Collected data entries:
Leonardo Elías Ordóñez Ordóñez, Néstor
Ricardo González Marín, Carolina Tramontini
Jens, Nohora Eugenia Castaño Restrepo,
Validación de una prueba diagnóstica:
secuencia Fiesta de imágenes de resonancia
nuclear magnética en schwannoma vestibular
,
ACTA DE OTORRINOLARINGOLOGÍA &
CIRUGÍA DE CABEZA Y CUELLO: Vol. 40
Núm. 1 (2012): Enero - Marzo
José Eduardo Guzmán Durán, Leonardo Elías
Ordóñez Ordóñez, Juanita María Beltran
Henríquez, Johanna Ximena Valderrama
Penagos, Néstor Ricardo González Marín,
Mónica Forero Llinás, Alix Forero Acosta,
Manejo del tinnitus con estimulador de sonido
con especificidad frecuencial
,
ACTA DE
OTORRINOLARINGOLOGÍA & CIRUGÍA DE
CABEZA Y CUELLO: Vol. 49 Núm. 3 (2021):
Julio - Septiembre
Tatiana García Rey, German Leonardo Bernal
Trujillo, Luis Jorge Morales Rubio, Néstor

• **What to work on**
With "Ordóñez" as the search string, filter the records and return each line that has it.

• **Response area**
Leonardo Elías Ordóñez Ordóñez, Néstor
Ordóñez Ordóñez, Juanita María Beltran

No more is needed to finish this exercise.